The German Bundestag passed a major healthcare reform on 10 July 2026 that will fundamentally change how long-term illness is handled in the workplace. From 2027, doctors will be able to certify an employee as partially incapacitated — at 25, 50, or 75 percent — rather than forcing a binary fit-or-unfit judgment. The change is part of the GKV-Beitragssatzstabilisierungsgesetz (Statutory Health Insurance Contribution Rate Stabilisation Act), a package designed to save roughly €19 billion in 2027.
The new partial sick note (Teil-AU) applies only when an illness has lasted longer than four weeks, for example in cases of cancer or mental health disorders. Employers gain a seven-day right to object to the partial certification. During the first six weeks of incapacity, full wage continuation remains; after that, proportional sickness benefits kick in. Privately insured individuals and mini-job holders are excluded from the scheme — a point that has already drawn criticism from business associations and medical professional bodies.
No Backdoor Into Public Insurance Via Staged Return to Work
Separately, Germany’s Federal Social Court (Bundessozialgericht) issued a landmark ruling on 18 May 2026 (case number B 12 KR 6/24 R) that closes a potential loophole.
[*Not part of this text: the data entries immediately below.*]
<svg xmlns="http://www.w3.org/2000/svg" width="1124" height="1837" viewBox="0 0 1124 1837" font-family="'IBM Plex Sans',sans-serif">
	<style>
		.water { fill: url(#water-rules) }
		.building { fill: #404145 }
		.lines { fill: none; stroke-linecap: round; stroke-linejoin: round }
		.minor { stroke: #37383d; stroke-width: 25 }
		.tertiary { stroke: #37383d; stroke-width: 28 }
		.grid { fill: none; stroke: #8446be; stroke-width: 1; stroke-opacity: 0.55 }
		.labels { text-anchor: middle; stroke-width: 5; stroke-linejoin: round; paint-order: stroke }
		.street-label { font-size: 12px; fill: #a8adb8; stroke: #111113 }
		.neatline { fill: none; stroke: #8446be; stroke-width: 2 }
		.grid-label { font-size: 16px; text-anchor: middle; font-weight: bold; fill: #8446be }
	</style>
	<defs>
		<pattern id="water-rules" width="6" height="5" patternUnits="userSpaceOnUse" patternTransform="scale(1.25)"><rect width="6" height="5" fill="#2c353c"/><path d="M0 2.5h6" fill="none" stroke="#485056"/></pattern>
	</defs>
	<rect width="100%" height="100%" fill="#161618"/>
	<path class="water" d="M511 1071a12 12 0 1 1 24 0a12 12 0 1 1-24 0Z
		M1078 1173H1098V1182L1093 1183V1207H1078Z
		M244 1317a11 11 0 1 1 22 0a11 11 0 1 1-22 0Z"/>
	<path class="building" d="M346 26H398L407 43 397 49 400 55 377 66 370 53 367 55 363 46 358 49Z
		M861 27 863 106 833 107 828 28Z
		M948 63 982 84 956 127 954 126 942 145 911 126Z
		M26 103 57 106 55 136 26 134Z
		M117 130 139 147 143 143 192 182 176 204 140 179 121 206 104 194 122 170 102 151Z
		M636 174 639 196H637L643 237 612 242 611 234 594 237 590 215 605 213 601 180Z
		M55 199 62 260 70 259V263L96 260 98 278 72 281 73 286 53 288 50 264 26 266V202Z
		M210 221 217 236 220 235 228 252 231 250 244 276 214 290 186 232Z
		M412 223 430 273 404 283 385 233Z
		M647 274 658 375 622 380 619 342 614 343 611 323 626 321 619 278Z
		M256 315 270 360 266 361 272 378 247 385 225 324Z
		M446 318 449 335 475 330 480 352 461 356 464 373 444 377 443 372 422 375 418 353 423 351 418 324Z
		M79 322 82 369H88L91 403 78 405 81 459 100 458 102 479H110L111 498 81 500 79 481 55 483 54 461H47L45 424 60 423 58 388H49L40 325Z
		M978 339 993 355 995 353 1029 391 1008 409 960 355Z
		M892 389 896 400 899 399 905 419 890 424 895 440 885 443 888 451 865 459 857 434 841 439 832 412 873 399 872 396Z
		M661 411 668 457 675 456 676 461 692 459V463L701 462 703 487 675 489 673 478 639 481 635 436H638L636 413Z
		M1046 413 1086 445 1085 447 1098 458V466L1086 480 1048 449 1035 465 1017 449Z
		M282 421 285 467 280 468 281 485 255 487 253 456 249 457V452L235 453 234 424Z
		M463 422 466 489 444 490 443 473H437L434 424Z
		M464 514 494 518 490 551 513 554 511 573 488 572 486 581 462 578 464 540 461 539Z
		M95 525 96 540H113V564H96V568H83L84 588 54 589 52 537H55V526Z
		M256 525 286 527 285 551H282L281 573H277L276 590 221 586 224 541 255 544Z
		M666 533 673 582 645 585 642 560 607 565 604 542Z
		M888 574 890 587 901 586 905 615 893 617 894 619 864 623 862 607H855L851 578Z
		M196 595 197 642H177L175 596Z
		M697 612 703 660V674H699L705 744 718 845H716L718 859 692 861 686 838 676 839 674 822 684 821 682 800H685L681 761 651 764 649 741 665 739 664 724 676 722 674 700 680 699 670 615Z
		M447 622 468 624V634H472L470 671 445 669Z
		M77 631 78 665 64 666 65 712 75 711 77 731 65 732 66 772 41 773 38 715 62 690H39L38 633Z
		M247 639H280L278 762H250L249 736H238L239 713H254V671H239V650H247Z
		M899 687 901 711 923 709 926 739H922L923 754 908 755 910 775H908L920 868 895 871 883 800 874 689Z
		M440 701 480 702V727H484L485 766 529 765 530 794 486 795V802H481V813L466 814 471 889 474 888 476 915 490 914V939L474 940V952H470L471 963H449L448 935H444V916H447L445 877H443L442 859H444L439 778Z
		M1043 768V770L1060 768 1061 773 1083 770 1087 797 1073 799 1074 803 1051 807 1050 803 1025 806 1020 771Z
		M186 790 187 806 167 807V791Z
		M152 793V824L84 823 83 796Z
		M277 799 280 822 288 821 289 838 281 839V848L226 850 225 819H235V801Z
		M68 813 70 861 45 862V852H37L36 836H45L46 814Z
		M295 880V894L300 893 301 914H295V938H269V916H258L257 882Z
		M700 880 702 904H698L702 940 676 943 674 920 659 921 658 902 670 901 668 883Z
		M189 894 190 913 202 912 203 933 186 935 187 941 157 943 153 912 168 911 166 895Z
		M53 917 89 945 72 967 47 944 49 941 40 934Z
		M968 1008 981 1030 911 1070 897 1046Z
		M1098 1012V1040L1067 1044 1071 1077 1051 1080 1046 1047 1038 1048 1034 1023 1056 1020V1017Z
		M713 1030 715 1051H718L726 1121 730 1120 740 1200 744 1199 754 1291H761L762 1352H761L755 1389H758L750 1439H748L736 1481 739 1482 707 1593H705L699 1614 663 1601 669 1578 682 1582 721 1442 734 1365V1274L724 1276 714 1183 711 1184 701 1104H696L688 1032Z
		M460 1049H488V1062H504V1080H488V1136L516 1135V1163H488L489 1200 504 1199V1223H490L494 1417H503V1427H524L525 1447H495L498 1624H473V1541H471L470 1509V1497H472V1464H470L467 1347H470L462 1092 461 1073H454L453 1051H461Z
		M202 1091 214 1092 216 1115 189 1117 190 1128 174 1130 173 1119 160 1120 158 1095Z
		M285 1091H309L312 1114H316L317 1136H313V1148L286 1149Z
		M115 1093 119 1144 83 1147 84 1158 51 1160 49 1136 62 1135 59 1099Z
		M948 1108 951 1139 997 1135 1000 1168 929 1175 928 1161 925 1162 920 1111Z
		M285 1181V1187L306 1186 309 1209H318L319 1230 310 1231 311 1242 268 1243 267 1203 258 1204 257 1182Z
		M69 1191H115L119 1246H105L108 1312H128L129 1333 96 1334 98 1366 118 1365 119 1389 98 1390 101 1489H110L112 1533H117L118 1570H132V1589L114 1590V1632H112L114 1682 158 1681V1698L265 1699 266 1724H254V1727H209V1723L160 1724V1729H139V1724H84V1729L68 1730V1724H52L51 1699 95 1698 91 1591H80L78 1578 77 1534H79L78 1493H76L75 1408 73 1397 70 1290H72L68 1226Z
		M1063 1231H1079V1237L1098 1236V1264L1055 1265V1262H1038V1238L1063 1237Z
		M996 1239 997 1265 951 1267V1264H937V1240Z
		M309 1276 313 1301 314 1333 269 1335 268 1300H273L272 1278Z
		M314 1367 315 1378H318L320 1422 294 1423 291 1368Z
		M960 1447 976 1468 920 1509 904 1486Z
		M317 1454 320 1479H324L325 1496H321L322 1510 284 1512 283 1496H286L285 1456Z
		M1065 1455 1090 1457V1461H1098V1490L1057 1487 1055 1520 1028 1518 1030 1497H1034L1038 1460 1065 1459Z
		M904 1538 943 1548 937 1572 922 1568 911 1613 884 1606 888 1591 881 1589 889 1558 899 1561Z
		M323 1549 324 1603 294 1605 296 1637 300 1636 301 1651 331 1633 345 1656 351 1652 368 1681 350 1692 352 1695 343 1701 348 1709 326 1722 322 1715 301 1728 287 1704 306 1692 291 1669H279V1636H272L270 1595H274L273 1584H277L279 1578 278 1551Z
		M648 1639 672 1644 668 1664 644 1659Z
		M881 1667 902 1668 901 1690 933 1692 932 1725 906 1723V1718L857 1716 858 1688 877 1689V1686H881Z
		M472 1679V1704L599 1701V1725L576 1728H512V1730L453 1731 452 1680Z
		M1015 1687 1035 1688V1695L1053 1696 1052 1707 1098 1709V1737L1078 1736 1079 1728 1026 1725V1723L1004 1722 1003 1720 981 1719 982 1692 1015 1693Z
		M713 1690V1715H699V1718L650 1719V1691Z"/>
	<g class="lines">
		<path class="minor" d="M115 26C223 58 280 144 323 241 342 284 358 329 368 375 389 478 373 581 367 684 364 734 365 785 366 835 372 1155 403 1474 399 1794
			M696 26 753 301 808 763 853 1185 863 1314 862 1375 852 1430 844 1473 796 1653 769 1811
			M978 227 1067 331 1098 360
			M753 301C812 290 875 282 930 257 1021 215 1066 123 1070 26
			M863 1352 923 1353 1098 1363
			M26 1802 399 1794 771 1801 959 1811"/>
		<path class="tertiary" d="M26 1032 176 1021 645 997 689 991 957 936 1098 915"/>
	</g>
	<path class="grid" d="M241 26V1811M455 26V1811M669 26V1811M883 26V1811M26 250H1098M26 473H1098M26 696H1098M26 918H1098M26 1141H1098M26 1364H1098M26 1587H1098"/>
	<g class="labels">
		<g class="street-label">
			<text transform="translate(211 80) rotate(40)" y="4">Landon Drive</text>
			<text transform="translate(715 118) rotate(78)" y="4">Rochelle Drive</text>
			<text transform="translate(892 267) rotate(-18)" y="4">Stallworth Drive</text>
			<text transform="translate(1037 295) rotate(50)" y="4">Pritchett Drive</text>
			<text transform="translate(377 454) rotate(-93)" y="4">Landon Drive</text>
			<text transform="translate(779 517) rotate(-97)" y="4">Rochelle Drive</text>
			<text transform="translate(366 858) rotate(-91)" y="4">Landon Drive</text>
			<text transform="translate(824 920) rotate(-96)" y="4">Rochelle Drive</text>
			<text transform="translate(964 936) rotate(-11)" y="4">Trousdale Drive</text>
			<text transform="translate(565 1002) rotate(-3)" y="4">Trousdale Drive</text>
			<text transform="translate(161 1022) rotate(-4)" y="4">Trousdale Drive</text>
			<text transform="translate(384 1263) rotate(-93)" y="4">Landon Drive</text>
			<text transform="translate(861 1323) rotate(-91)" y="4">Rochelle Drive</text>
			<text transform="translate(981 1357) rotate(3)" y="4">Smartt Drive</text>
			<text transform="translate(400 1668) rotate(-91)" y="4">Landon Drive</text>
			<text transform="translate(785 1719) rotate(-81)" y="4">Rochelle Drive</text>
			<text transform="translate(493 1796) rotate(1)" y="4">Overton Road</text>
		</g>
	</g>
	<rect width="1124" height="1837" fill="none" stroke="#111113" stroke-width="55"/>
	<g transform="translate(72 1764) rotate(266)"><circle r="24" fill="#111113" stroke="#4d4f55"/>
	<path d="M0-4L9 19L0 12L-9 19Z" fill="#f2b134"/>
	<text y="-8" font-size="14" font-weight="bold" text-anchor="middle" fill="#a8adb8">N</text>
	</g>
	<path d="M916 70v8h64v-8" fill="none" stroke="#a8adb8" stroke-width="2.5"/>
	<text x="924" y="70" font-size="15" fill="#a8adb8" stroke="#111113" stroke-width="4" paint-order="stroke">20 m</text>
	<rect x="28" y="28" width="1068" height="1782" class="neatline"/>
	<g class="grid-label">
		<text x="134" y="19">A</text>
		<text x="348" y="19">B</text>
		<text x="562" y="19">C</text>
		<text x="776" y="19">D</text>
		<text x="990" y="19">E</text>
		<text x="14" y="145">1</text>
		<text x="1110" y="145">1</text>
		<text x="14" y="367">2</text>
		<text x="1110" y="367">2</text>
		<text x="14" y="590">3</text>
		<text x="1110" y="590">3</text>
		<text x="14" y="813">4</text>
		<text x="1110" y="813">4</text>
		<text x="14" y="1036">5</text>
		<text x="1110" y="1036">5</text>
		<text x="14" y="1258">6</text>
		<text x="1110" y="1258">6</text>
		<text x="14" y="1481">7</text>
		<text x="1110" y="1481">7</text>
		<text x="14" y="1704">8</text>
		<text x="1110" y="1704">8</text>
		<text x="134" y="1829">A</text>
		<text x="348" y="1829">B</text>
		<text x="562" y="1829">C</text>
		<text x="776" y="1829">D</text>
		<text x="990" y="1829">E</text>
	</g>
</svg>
The court clarified that a phased return to work after a long illness — known as stufenweise Wiedereingliederung — does not create a new employment relationship, even if the employee’s income temporarily falls below the compulsory insurance threshold. Therefore it cannot serve as a lever to switch from private health insurance (PKV) into the statutory system (GKV).
The judges in Karlsruhe stressed that for a change of insurance regime, a new or amended employment contract with a permanently lower salary is required. In the case before them, the annual income limit for compulsory insurance stood at €77,300. A temporary dip during the reintegration phase, they ruled, is legally irrelevant. Additionally, switching insurers is generally only possible before the age of 55. The court emphasised that staged reintegration serves medical rehabilitation, not a contractual redesign of the employment relationship.
Extra Costs and Fewer Notifications for Insured Members
Alongside the structural change to sick notes, the reform package introduces heavier financial burdens. From 2027, the contribution assessment ceiling will rise to €5,812.50 per month. Co-payments for medicines and therapeutic treatments will increase by 50 percent — meaning between €7.50 and €15 per service. Statutory health insurance will stop covering homeopathy, cannabis therapies, and skin cancer screening for those aged 35 and over. Subsidies for dental prostheses will also be cut.
A further change arrives in 2028: spouses currently covered free of charge under family insurance (Familienversicherung) will attract a 2.5 percent surcharge, with some exceptions.
Communication rules are also being relaxed. Health insurers will no longer be required to inform individual members by letter about increases in supplementary contributions. Instead, a notice on the insurer’s website or in its member magazine will suffice. While the special right to terminate membership remains, consumer advocates warn that the change erodes policyholder rights. The GKV-Spitzenverband (the umbrella organisation of statutory insurers) plans to maintain a central overview.
Separately, the coalition committee decided in early July to abolish telephone sick notes entirely. A requirement to prove incapacity from the first day of illness is to be introduced, with legislation expected to be complete by the end of 2026.